We're so very close to the end of Cannes you could spit on it, and naturally that finally brings us this film we've all been waiting to get word on. David Cronenberg hit a rather rough patch with "A Dangerous Method", which managed to not be dangerous or truly methodical. His streak of intense place and period studies had run its course, and didn't really have much more to offer. "Cosmopolis" is exactly the film that he needed to put him not necessarily in the direction he was in before, but in the direction he needed to go from here. Naturally, word from Cannes has been positive, which seems to be too much of a slighting statement, and I doubt it will be when I get my crack at the film. It's notthing unanimous, and there's enough thorns in the works, but it's enough to inspire a metered response.

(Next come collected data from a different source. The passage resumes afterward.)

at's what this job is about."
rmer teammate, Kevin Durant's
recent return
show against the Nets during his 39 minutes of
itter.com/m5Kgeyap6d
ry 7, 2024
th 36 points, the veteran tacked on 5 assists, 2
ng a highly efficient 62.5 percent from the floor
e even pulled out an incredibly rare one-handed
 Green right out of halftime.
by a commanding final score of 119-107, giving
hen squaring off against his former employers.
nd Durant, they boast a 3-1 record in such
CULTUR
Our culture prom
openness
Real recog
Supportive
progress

Guy Lodge (In Contention): "This is the richest, wittiest, most stimulating material Cronenberg has had to work with in a decade – not for nothing is it his first self-scripted feature since “eXistenZ” – but it will take further viewing and consideration for this writer to decide if the finished film, briskly paced and unapologetically talky as it is, quite makes good on the opportunity. As it stands, the permanently on-message postulating of “Cosmopolis” proves a little wearing, though perhaps more so to jaded patrons on their tenth day of festival viewing. Cronenberg’s keenness to cram as many of DeLillo’s words into a script that amounts to little more than a sequence of ornate two-person conversates threatens inertia, but the film largely avoids dullness."
Peter Bradshaw (The Guardian): "This is not to say that there aren't some amusing moments that break through the Xanax mood. Amalric plays an anarchic prankster who hits Packer in the face with a custard pie: but tellingly, Cronenberg can't bear to give us the visual punchline and actually show us Pattinson's face covered absurdly in cream. His camera only looks back at him once the cream is mostly off, and the note of mandarin seriousness is established, succeeded of course by violence. Giamatti gets the one honest laugh of the film with his use of the word "mutton"."

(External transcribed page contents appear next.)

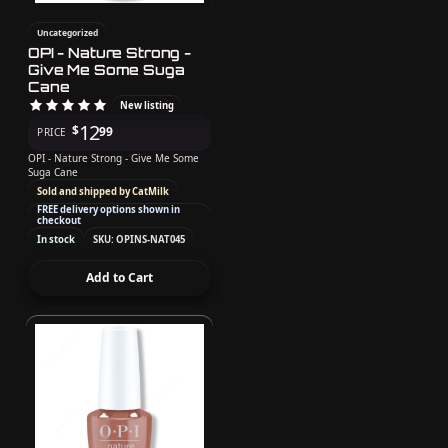
Uncategorized
OPI - Nature Strong -
Give Me Some Suga
Cane
New listing
12
$
99
PRICE
OPI - Nature Strong - Give Me Some
Suga Cane
Sold and shipped by CatMilk
FREE delivery options shown in
checkout
In stock
SKU: OPINS-NAT045
Add to Cart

David Jenkins (Little White Lies): "Beyond its withering critique of contemporary capitalism, Cosmopolis is also fascinated by that ongoing Cronenbergian concern: the limitations and mutations of the human body. Eric desperately wants to scale an economic Mount Olympus and be able predict the permutations of the Chinese Yuan, and his inability to attain this level of cerebral perfection acts as a signifier for his mental and physical decline."
Damon Wise (Under the Radar): "The stylised nature of the language will limit this film's appeal, and its self-conscious craziness might also be testing to some (why does the professional barber Eric finally visits cut huge steps in his hair?). And after Water For Elephants it remains to be seen whether Pattinson's teen following really is willing to follow him anywhere. But Cosmopolis does prove that he has the chops, and he parlays his cult persona beautifully into the spoiled, demanding Packer, a man so controlling and ruthless that only he has the power to ruin himself. Lean and spiky – with his clean white shirt he resembles a groomed Sid Vicious – Pattinson nails a difficult part almost perfectly, recalling those great words of advice from West Side Story: You wanna live in this crazy world? Play it cool."

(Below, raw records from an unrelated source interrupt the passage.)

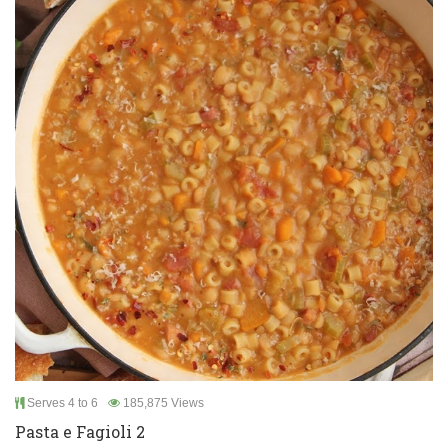
Serves 4 to 6
185,875 Views
Pasta e Fagioli 2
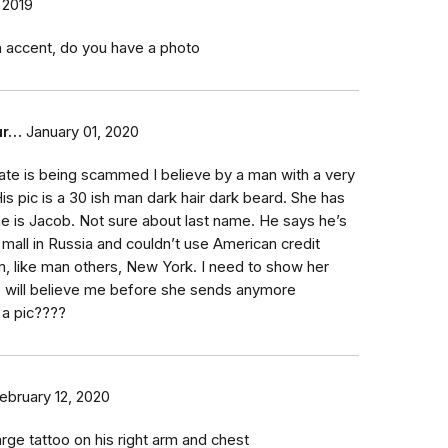
 2019
an accent, do you have a photo
ur…
January 01, 2020
te is being scammed I believe by a man with a very
His pic is a 30 ish man dark hair dark beard. She has
 is Jacob. Not sure about last name. He says he’s
 mall in Russia and couldn’t use American credit
m, like man others, New York. I need to show her
e will believe me before she sends anymore
 a pic????
ebruary 12, 2020
rge tattoo on his right arm and chest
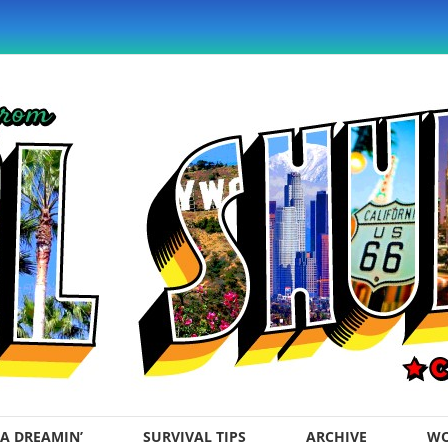
A DREAMIN’
SURVIVAL TIPS
ARCHIVE
WO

James Rocchi (MSN Entertainment): "The dialogue is rapid-fire, so much so that it leaves bullet holes. And as Eric goes across town in his ridiculous car -- with the world coming to him in the form of business meetings, sexual liaisons and even doctor's appointments in the back of the limo -- we realize that Eric is the epitome of modern capitalism. The titans who make our world are small, broken people. And, interestingly enough, if you're casting for a dead-eyed shark wreathed in unearned privilege, Pattinson turns out to be a pretty good choice."